Repeat every line of the listing below exactly, minus the pictures.
[EXERCISE DATA — start]
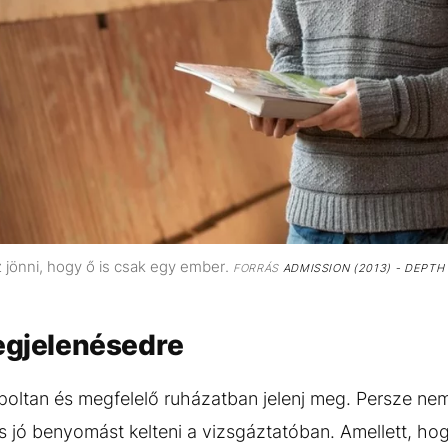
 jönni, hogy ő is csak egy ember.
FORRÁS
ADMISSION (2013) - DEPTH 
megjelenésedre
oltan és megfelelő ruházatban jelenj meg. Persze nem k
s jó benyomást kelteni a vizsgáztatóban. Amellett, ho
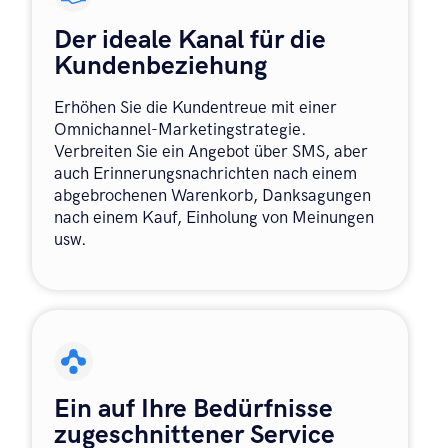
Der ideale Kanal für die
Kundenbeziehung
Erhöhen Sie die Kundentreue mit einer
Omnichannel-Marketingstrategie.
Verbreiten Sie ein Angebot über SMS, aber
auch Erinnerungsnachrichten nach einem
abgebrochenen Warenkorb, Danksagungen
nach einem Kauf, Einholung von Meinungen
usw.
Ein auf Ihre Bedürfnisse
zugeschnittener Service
[EXERCISE DATA — finish]
- YOUR RESPONSE:
 jönni, hogy ő is csak egy ember.
FORRÁS
ADMISSION (2013) - DEPTH 
megjelenésedre
oltan és megfelelő ruházatban jelenj meg. Persze nem k
s jó benyomást kelteni a vizsgáztatóban. Amellett, ho
Der ideale Kanal für die
Kundenbeziehung
Erhöhen Sie die Kundentreue mit einer
Omnichannel-Marketingstrategie.
Verbreiten Sie ein Angebot über SMS, aber
auch Erinnerungsnachrichten nach einem
abgebrochenen Warenkorb, Danksagungen
nach einem Kauf, Einholung von Meinungen
usw.
Ein auf Ihre Bedürfnisse
zugeschnittener Service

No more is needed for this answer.